Retype the listing exactly; omit pictures.

_ _ _ _ _

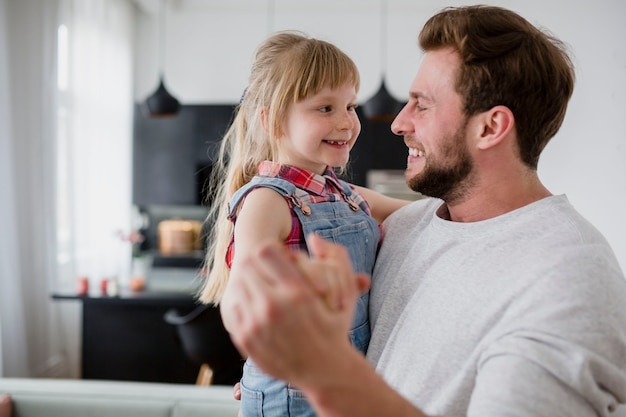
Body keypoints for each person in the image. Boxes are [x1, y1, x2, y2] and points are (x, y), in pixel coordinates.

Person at [219, 5, 626, 417]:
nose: (397, 123)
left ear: (490, 128)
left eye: (422, 105)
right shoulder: (405, 229)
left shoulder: (569, 280)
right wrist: (274, 379)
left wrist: (329, 377)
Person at [198, 31, 408, 417]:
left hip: (341, 385)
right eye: (324, 108)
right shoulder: (267, 200)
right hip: (293, 397)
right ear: (272, 120)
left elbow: (420, 214)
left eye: (350, 105)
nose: (346, 121)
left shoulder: (342, 194)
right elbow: (240, 299)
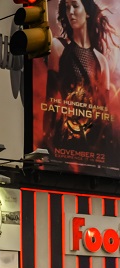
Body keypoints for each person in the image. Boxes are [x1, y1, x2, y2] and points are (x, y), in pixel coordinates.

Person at [44, 0, 118, 156]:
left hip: (91, 143)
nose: (70, 12)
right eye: (67, 8)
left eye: (75, 6)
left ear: (88, 12)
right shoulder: (58, 47)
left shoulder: (101, 61)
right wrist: (46, 141)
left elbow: (104, 116)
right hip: (63, 137)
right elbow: (50, 101)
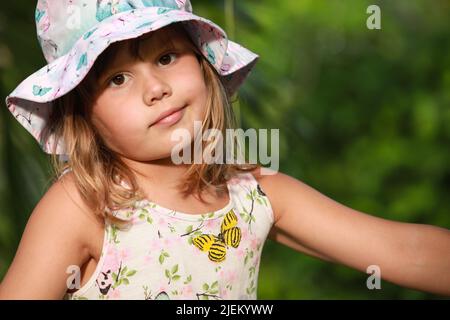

_ _ _ _ _

# WRITTEN RESPONSE
Body keypoints for each person in the image. Boxes are [x1, y1, x2, y2] and points are (x, y), in pixel coordinates.

Person at [219, 5, 626, 417]:
nose: (397, 123)
left ear: (490, 128)
left eye: (422, 105)
right shoulder: (405, 229)
left shoulder: (569, 280)
right wrist: (274, 379)
left wrist: (329, 377)
Person at [198, 31, 408, 417]:
left hip: (341, 385)
right eye: (324, 108)
right shoulder: (267, 200)
right hip: (293, 397)
right ear: (272, 120)
left elbow: (420, 214)
left eye: (350, 105)
nose: (346, 121)
left shoulder: (342, 194)
right elbow: (240, 299)
Body keypoints for each person in the image. Boxes are [x1, y1, x2, y2] and points are (x, y), in pixel coordinates.

Person at [44, 0, 118, 156]:
left hip: (91, 143)
nose: (70, 12)
right eye: (67, 8)
left eye: (75, 6)
left ear: (88, 12)
right shoulder: (58, 47)
left shoulder: (101, 61)
right wrist: (46, 141)
left elbow: (104, 116)
right hip: (63, 137)
right elbow: (50, 101)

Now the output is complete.